The ability of TYUT067 to grow on various substrates was tested in liquid MBSM containing the carbon sources at a concentration of 10 mM. As shown in the Figure 7, TYUT067 grew very well in alicyclic amines containing MBSM, such as CHAM, cycloheptylamine, N-methycyclohexylamine, trans-2-aminocyclohexanol, with the degradation of 80–100% after 72 h cultivation. With aniline, benzylamine, and phenethylamine as sole carbon sources, TYUT067 grew very slowly and trace amounts of amines (<10%) were degraded. TYUT067 stop growing at the initial growth stage with adipate as the sole carbon source and energy source, which indicated that the TYUT067 could not utilize it for growing. As best as we know, assimilation of adipate by Paenarthrobacter aurescens is usually very weak (Busse 2016). Interestingly, TYUT067 grew very well on cyclohexanol, cyclohexanone and ε-caprolactone, and complete degradation of these substrates could be finished within three days. These results are consistent with the previous reported strains Pseudomonas plecoglossicida NyZ12 (Yan et al. 2017) and Acinetobacter sp. YT-02 (Yan et al. 2018), which can utilize cyclohexanol, cyclohexanone and ε-caprolactone as the sole carbon sources and energy sources. Then, a possible CHAM degradation pathway of TYUT067 was deduced as follows (Figure 8): CHAM was first deaminated to CHnone by the cyclohexylamine oxidase, CHnone was oxidized to 6-hexanolactone by the CHnone monooxygenase, 6-hexanolactone was then hydrolyzed to ring-cleaved product 6-hydroxyhexanoate by a hydrolase. Considering the TYUT067 cannot use adipate as the sole source of carbon and energy for growing, we speculate that there may be a novel degradation pathway for cyclohexylamine included in TYUT067. The cyclohexanol could be degraded by TYUT067, and CHnone was also detected in the cyclohexanol degradation process, suggesting that CHnone was a metabolic intermediate of cyclohexanol, we speculated that there may be a cyclohexanol dehydrogenase (or cyclohexanone reductase) was included in the cyclohexanol degradation pathway responsible for oxidation of cyclohexanol to cyclohexanone. Further analysis of the genome sequence information and identification of metabolites could provide the insight into metabolic mechanism of CHAM in TYUT067.
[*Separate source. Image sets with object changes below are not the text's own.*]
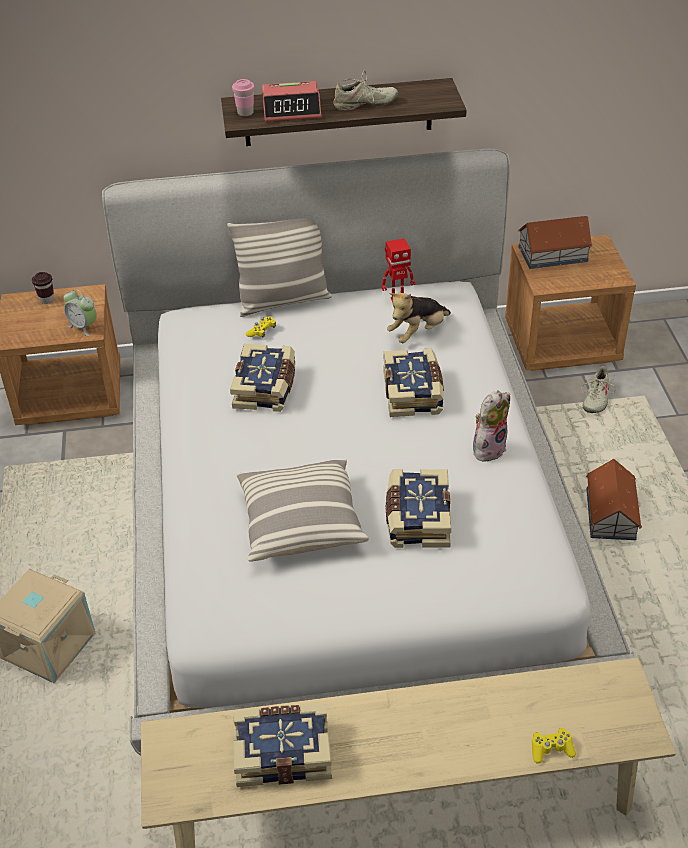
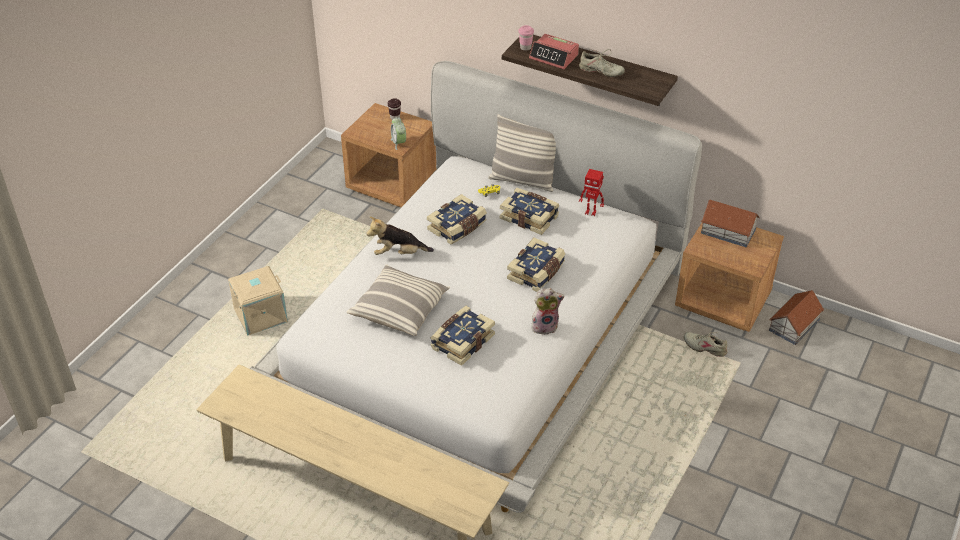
camera: 35 degrees right, 0 degrees up
book [233,705,332,787] -> book moved to [500,188,559,235]
plush toy [387,293,451,343] -> plush toy moved to [366,217,434,255]
yellow game controller [532,728,576,764] -> none
beige shoe [581,366,616,413] -> beige shoe turned 60 degrees clockwise [684,332,728,357]
toy house [586,459,642,540] -> toy house moved to [769,290,824,345]

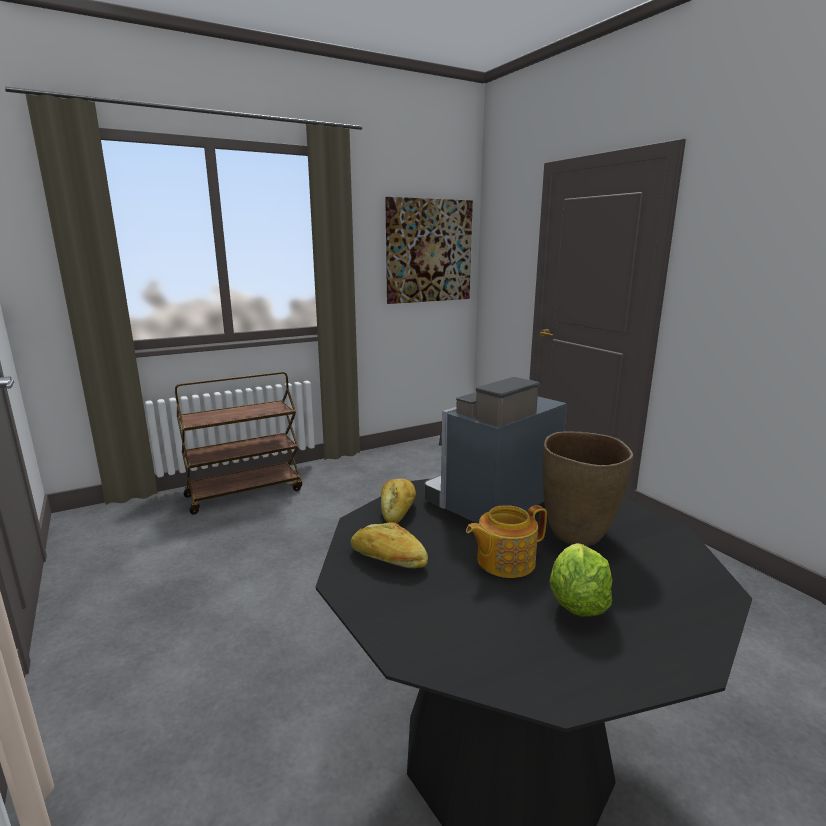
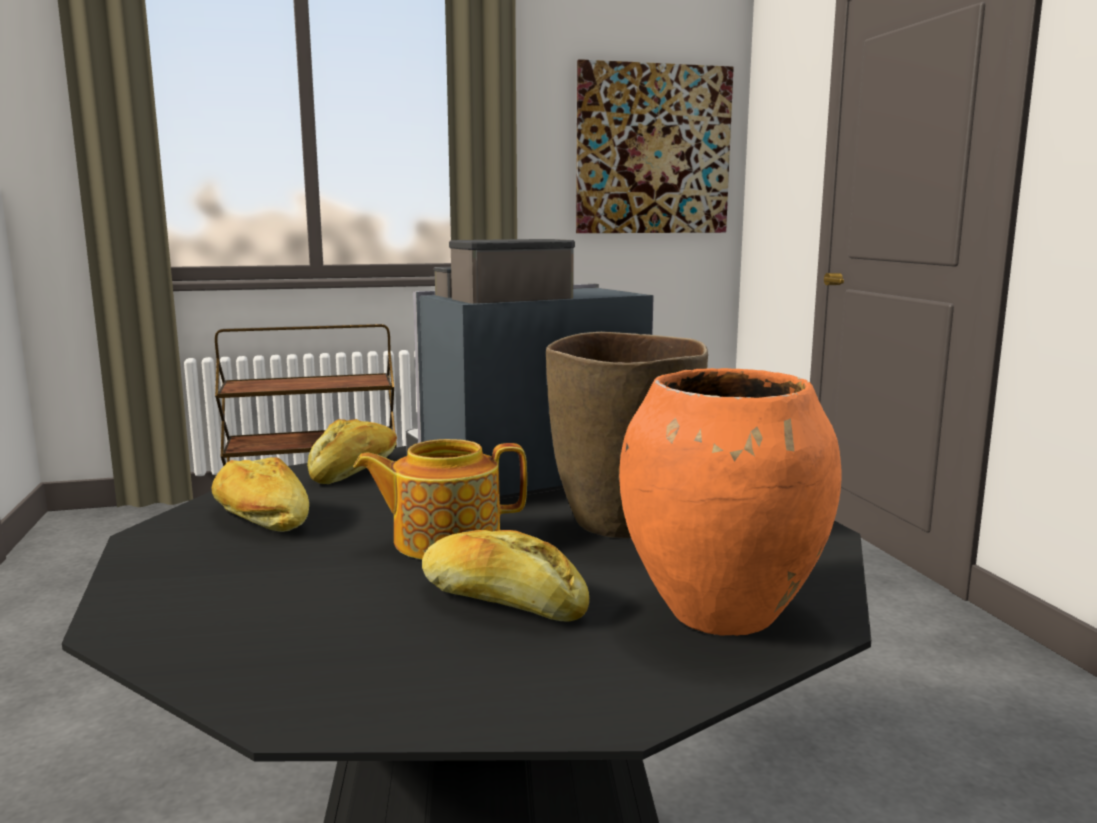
camera: 15 degrees right, 5 degrees down
lettuce [549,543,613,616] -> bread [422,530,589,622]
none -> orange vase [619,368,842,636]

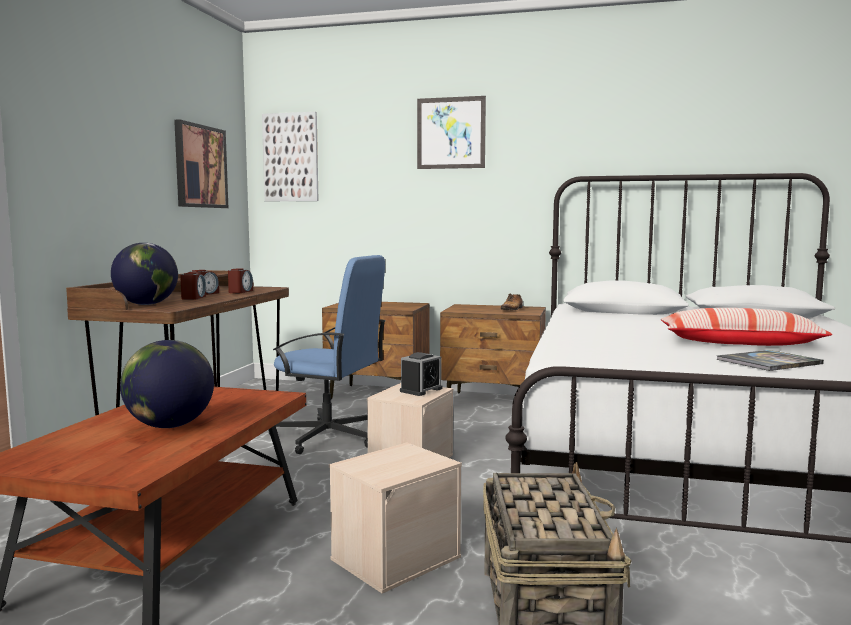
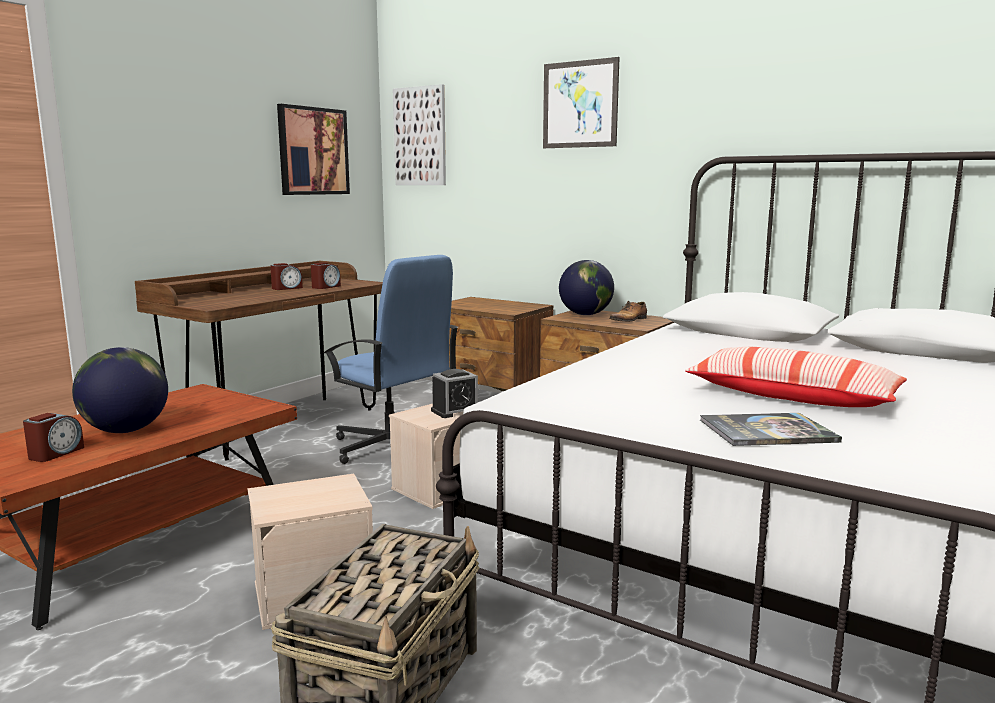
camera: 20 degrees right, 5 degrees up
globe [111,243,178,305] -> globe moved to [559,260,614,315]
alarm clock [180,272,206,300] -> alarm clock moved to [23,413,84,462]

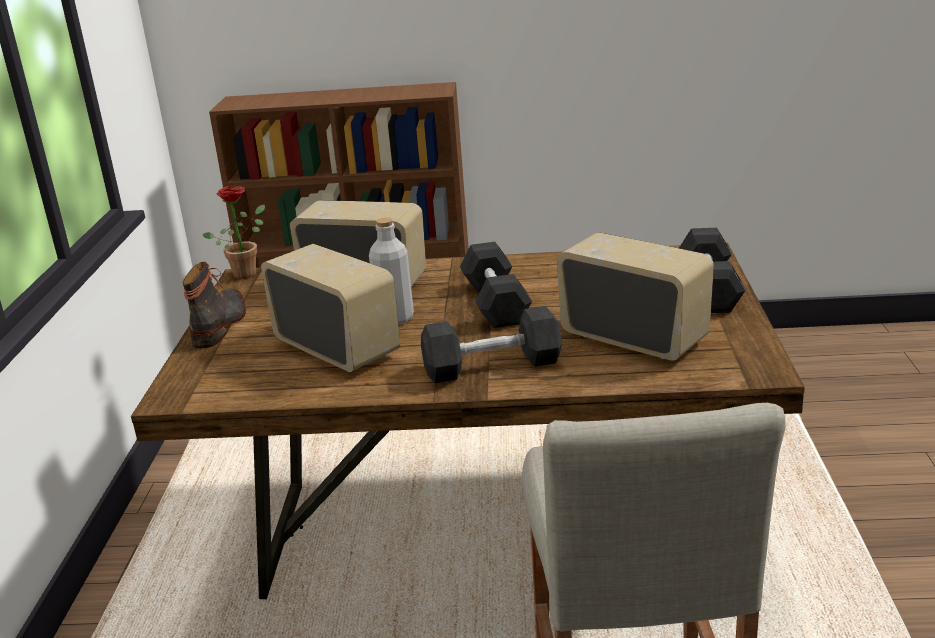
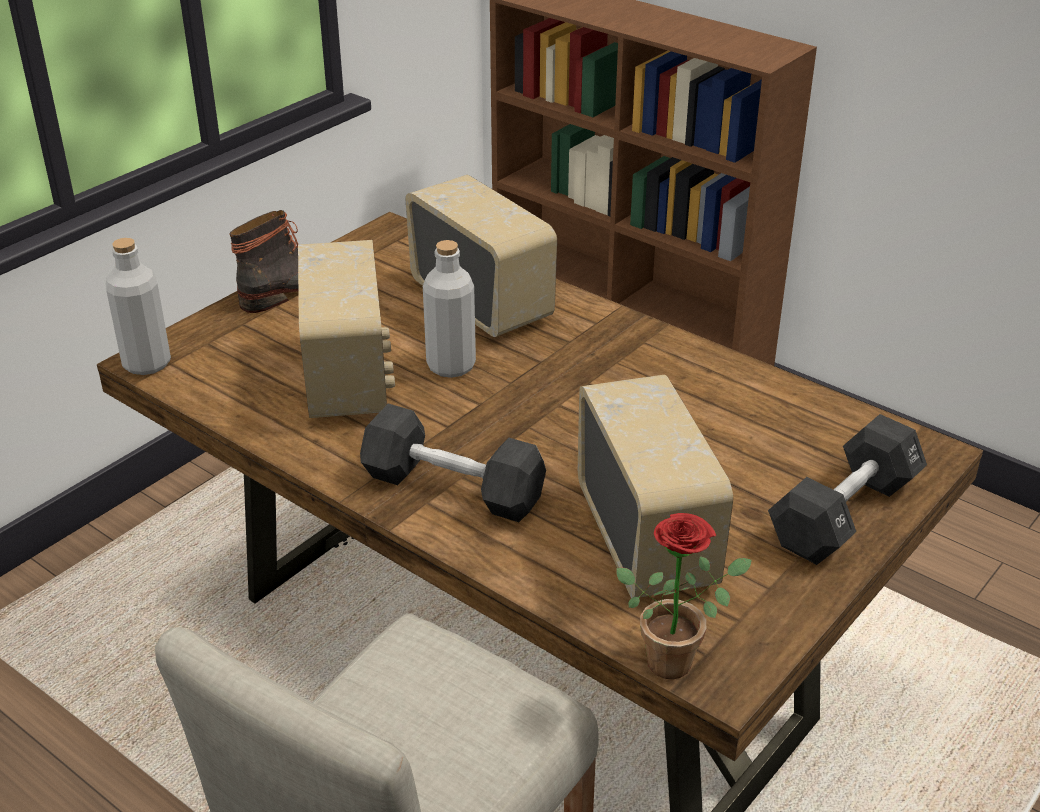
camera: 35 degrees right, 10 degrees up
potted plant [202,186,265,279] -> potted plant moved to [616,513,752,679]
black dumbbell [460,242,532,328] -> none
none -> grey bottle [105,238,171,375]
In conclusion, a new halotolerant strain TYUT067 was isolated from the soil environment with highly efficient cyclohexylamine degradation ability. The strain was confirmed as belonging to the genus Paenarthrobacter sp. by 16SrDNA sequencing and 16SrDNA similarity analysis. The strain TYUT067 was effective under pH range of 6.5–10.0, and temperature from 20 °C to 35 °C, revealed that the isolated TYUT067 was an alkali-tolerant strain and mesophilic microorganisms. The TYUT067 can degrade CHAM under hypersaline conditions (3–5% NaCl), and showed that TYUT067 is a hypersaline tolerant microorganism. Degradation of different types of amines was conducted with the isolated TYUT067, and excellent degradation effect was observed toward alicyclic amines. To our best knowledge, this is the first report on pure culture of hypersaline tolerant microorganism for alicyclic amine degradation. With the characteristic of fast growth, alkali resistance, hypersaline tolerant and highly efficient alicyclic amines degradation ability, the isolated TYUT067 may be a potential candidate to be used for the removal of alicyclic amines in hypersaline industrial wastewater treatment system. Further investigations on the degradation pathway of CHAM and cloning of corresponding enzyme genes from TYUT067 responsible for CHAM degradation are currently underway.

This work was financially supported by the Key Research and Development (R&D) Project of Shanxi Province (201803D31050).

All relevant data are included in the paper or its Supplementary Information.